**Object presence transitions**
|---|
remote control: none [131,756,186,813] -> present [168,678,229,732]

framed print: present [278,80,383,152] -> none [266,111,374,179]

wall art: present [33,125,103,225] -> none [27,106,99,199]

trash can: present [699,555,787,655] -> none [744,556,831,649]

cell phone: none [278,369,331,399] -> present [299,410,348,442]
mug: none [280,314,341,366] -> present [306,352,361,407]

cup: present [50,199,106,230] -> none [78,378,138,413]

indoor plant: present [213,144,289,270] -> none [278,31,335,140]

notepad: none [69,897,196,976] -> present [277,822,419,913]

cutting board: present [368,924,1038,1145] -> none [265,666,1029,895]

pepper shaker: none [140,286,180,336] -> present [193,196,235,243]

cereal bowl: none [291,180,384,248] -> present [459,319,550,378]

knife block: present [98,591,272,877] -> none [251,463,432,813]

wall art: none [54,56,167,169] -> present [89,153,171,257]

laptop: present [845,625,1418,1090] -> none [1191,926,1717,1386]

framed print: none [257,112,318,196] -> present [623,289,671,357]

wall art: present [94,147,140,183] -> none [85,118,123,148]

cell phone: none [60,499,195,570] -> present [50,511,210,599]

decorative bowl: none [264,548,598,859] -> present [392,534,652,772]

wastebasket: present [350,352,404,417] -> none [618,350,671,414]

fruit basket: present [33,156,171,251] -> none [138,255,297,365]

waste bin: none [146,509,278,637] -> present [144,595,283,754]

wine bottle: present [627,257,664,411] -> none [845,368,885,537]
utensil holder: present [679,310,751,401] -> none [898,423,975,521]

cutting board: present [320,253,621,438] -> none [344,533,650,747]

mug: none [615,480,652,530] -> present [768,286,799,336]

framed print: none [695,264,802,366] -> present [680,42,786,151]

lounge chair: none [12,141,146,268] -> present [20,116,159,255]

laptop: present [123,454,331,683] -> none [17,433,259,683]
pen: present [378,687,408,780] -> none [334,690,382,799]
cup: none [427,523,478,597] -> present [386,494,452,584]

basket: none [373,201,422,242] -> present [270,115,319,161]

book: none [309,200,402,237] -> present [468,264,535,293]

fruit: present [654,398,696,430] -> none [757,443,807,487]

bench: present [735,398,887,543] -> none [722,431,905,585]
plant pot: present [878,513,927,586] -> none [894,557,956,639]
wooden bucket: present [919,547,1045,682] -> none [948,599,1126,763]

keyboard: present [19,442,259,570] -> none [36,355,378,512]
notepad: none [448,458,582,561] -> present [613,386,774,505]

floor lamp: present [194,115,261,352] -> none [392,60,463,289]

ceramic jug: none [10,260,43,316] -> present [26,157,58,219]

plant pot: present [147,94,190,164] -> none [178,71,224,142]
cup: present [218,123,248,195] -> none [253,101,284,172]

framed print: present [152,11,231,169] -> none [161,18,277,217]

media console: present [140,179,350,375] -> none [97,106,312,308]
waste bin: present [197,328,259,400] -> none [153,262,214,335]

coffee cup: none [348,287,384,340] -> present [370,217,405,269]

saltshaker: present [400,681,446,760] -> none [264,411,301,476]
|---|
**WHAT IS REQUIRED**
What lines above contain the word "laptop"? Please copy each one.

**EXERCISE OUTPUT**
laptop: present [845,625,1418,1090] -> none [1191,926,1717,1386]
laptop: present [123,454,331,683] -> none [17,433,259,683]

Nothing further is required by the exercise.